» **Problem details**: Reproduce every line of the material below without alteration, omitting the pictures.

» **Data to process**:
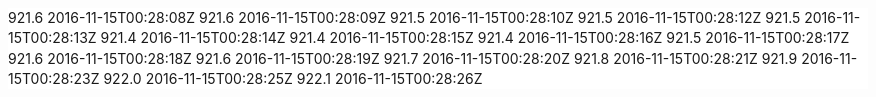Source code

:    </trkpt>
   <trkpt lat="12.8926970" lon="77.5923850">
    <ele>921.6</ele>
    <time>2016-11-15T00:28:08Z</time>
   </trkpt>
   <trkpt lat="12.8927290" lon="77.5923900">
    <ele>921.6</ele>
    <time>2016-11-15T00:28:09Z</time>
   </trkpt>
   <trkpt lat="12.8927560" lon="77.5923920">
    <ele>921.5</ele>
    <time>2016-11-15T00:28:10Z</time>
   </trkpt>
   <trkpt lat="12.8927980" lon="77.5923980">
    <ele>921.5</ele>
    <time>2016-11-15T00:28:12Z</time>
   </trkpt>
   <trkpt lat="12.8928280" lon="77.5924050">
    <ele>921.5</ele>
    <time>2016-11-15T00:28:13Z</time>
   </trkpt>
   <trkpt lat="12.8928640" lon="77.5924100">
    <ele>921.4</ele>
    <time>2016-11-15T00:28:14Z</time>
   </trkpt>
   <trkpt lat="12.8929040" lon="77.5924140">
    <ele>921.4</ele>
    <time>2016-11-15T00:28:15Z</time>
   </trkpt>
   <trkpt lat="12.8929370" lon="77.5924160">
    <ele>921.4</ele>
    <time>2016-11-15T00:28:16Z</time>
   </trkpt>
   <trkpt lat="12.8929660" lon="77.5924190">
    <ele>921.5</ele>
    <time>2016-11-15T00:28:17Z</time>
   </trkpt>
   <trkpt lat="12.8929950" lon="77.5924200">
    <ele>921.6</ele>
    <time>2016-11-15T00:28:18Z</time>
   </trkpt>
   <trkpt lat="12.8930270" lon="77.5924130">
    <ele>921.6</ele>
    <time>2016-11-15T00:28:19Z</time>
   </trkpt>
   <trkpt lat="12.8930590" lon="77.5924120">
    <ele>921.7</ele>
    <time>2016-11-15T00:28:20Z</time>
   </trkpt>
   <trkpt lat="12.8930910" lon="77.5924150">
    <ele>921.8</ele>
    <time>2016-11-15T00:28:21Z</time>
   </trkpt>
   <trkpt lat="12.8931380" lon="77.5924190">
    <ele>921.9</ele>
    <time>2016-11-15T00:28:23Z</time>
   </trkpt>
   <trkpt lat="12.8931900" lon="77.5924160">
    <ele>922.0</ele>
    <time>2016-11-15T00:28:25Z</time>
   </trkpt>
   <trkpt lat="12.8932210" lon="77.5924150">
    <ele>922.1</ele>
    <time>2016-11-15T00:28:26Z</time>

» **Exercise answer**:
Source code

:    </trkpt>
   <trkpt lat="12.8926970" lon="77.5923850">
    <ele>921.6</ele>
    <time>2016-11-15T00:28:08Z</time>
   </trkpt>
   <trkpt lat="12.8927290" lon="77.5923900">
    <ele>921.6</ele>
    <time>2016-11-15T00:28:09Z</time>
   </trkpt>
   <trkpt lat="12.8927560" lon="77.5923920">
    <ele>921.5</ele>
    <time>2016-11-15T00:28:10Z</time>
   </trkpt>
   <trkpt lat="12.8927980" lon="77.5923980">
    <ele>921.5</ele>
    <time>2016-11-15T00:28:12Z</time>
   </trkpt>
   <trkpt lat="12.8928280" lon="77.5924050">
    <ele>921.5</ele>
    <time>2016-11-15T00:28:13Z</time>
   </trkpt>
   <trkpt lat="12.8928640" lon="77.5924100">
    <ele>921.4</ele>
    <time>2016-11-15T00:28:14Z</time>
   </trkpt>
   <trkpt lat="12.8929040" lon="77.5924140">
    <ele>921.4</ele>
    <time>2016-11-15T00:28:15Z</time>
   </trkpt>
   <trkpt lat="12.8929370" lon="77.5924160">
    <ele>921.4</ele>
    <time>2016-11-15T00:28:16Z</time>
   </trkpt>
   <trkpt lat="12.8929660" lon="77.5924190">
    <ele>921.5</ele>
    <time>2016-11-15T00:28:17Z</time>
   </trkpt>
   <trkpt lat="12.8929950" lon="77.5924200">
    <ele>921.6</ele>
    <time>2016-11-15T00:28:18Z</time>
   </trkpt>
   <trkpt lat="12.8930270" lon="77.5924130">
    <ele>921.6</ele>
    <time>2016-11-15T00:28:19Z</time>
   </trkpt>
   <trkpt lat="12.8930590" lon="77.5924120">
    <ele>921.7</ele>
    <time>2016-11-15T00:28:20Z</time>
   </trkpt>
   <trkpt lat="12.8930910" lon="77.5924150">
    <ele>921.8</ele>
    <time>2016-11-15T00:28:21Z</time>
   </trkpt>
   <trkpt lat="12.8931380" lon="77.5924190">
    <ele>921.9</ele>
    <time>2016-11-15T00:28:23Z</time>
   </trkpt>
   <trkpt lat="12.8931900" lon="77.5924160">
    <ele>922.0</ele>
    <time>2016-11-15T00:28:25Z</time>
   </trkpt>
   <trkpt lat="12.8932210" lon="77.5924150">
    <ele>922.1</ele>
    <time>2016-11-15T00:28:26Z</time>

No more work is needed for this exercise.